- [GOAL 1]
Say whether each statement agrees with the justice post: (a) Michael Sandel teaches the class at Harvard; (b) a current student sent the link to the promo; (c) the writer expects the class to bore undergraduates. Answer each with yes or no and quote the words of the post that decide it.
- [GOAL 2]
Resume the post on justice and the ground of moral judgments, starting after its final sentence.

- [SELECTED TEXT]
— Start —

Monday, February 1, 2010

Talking About Justice

A former student, Anthony, links us to an interesting promo for a class on ethical issues related to the doing of justice. The class is being offered at Harvard by Michael Sandel, and interested readers can watch any or all of Professor Sandel's classes at the link:

It looks like this would be a very stimulating class for undergraduates, but I wonder whether Prof. Sandel ever asks his students the really important questions: Why, exactly, do they hold the opinion they do on any of the matters they discuss? What is the ground of their moral opinions? Do they have one or are their opinions purely arbitrary preferences that are no more rooted in anything than is their preference for pepsi over coke?

The fundamental ethical questions are these: Do ethical judgments stand on anything or are they simply matters of personal preference? Is there moral obligation or duty and, if so, what is it that obligates us? What is it that makes an act morally right or obligatory?

— End —

- [DATA EXTRACT]
— Start —

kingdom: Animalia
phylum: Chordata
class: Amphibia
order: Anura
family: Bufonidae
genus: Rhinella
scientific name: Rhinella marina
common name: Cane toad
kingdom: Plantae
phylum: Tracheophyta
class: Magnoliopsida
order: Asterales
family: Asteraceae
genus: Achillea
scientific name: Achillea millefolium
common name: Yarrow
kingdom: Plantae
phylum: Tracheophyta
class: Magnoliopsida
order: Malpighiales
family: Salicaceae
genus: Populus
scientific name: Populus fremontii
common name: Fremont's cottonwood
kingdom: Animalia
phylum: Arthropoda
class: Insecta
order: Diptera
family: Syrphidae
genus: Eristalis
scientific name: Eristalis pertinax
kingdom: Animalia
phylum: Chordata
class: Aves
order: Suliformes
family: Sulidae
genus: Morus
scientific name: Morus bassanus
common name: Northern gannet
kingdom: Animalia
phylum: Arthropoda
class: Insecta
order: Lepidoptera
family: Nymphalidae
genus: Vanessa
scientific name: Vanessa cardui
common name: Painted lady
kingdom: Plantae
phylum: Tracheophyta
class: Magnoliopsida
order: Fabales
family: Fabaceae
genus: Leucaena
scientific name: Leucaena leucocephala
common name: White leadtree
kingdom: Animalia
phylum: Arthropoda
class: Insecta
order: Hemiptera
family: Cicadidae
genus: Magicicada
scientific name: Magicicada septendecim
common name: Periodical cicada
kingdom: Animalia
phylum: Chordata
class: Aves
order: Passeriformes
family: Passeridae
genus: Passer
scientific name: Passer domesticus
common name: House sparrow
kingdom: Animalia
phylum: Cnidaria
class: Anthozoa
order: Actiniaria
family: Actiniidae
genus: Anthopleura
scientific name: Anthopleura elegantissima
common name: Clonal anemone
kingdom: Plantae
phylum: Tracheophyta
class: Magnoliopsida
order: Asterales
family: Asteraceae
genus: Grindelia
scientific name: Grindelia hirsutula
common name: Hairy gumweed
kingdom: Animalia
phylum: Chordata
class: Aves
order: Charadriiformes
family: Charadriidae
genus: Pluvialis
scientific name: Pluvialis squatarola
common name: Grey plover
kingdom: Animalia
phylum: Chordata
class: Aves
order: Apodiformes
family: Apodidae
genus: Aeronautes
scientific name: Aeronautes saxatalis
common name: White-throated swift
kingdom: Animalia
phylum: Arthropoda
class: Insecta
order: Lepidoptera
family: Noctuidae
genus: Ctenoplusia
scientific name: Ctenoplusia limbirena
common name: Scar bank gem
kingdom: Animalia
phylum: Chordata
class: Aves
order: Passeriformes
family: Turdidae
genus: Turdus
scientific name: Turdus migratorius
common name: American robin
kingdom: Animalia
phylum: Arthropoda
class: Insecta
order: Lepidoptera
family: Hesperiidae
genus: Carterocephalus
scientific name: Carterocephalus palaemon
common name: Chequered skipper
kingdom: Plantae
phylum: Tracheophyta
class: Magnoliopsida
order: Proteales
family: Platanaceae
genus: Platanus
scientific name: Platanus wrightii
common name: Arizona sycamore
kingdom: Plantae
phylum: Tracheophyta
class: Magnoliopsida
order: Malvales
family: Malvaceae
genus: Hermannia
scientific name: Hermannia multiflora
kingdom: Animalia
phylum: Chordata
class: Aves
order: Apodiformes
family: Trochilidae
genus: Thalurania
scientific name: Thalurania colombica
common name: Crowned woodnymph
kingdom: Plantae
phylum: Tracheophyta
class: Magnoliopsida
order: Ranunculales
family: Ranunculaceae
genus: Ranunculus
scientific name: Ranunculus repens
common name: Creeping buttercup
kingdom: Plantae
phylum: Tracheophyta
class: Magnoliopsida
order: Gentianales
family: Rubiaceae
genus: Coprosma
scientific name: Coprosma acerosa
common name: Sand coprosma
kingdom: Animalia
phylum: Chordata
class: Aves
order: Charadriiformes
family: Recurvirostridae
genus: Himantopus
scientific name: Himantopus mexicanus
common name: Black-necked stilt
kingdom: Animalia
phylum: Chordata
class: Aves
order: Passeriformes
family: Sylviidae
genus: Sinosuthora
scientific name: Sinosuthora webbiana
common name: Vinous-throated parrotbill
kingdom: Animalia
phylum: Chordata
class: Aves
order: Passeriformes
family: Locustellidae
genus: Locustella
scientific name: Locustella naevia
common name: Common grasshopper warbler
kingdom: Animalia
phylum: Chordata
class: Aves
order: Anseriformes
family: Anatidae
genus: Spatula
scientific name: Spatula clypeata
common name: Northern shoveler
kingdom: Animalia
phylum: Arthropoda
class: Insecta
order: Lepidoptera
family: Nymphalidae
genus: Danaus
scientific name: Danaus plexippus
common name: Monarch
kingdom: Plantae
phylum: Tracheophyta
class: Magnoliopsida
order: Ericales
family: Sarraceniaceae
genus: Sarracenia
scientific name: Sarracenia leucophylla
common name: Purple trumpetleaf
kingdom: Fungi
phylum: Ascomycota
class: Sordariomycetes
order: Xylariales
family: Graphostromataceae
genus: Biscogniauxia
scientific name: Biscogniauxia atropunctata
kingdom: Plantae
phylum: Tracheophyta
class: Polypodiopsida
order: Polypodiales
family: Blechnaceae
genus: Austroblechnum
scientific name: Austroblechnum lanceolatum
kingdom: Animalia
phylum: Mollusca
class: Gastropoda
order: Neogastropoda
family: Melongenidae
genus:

— End —

- [WRITTEN ANSWER 1]
(a) Yes: "The class is being offered at Harvard by Michael Sandel"
(b) No: "A former student, Anthony, links us to an interesting promo"
(c) No: "It looks like this would be a very stimulating class for undergraduates"

- [WRITTEN ANSWER 2]
Until these questions are settled talking about what's right to do in a particular situation is like speculating about whether blue is prettier than green. It's not really worth debating. Moreover, these are questions for which naturalism, at bottom, must answer: Personal preference, No and Nothing, and Nothing. If we are, after all, simply the effluvium of blind, impersonal forces then it's impossible to avoid the conclusion that, as atheistic philosopher Michael Ruse puts it, ethics is just an illusion, an evolutionary ploy to suit us for survival in the stone age.

Remember Ruse the next time you hear an atheist or secularist make a moral judgment - for example, when they insist that we have a moral duty to help the poor. What they're telling you when they say that "X is right (or wrong)" is nothing more than "I like (or don't like) X." to which the appropriate rejoinder is, "So why should anyone care?" Ethics is pretty much literal nonsense unless there is a transcendent, personal, moral authority who serves as a source of objective moral obligation. The atheist who denies the existence of such an authority is only speaking gibberish when he proclaims that "we should do X" or that "X is a moral duty."

Hopefully, Professor Sandel points all this out to his students, but since he's at Harvard I suppose I shouldn't count on it.

RLC

Howard Zinn (RIP)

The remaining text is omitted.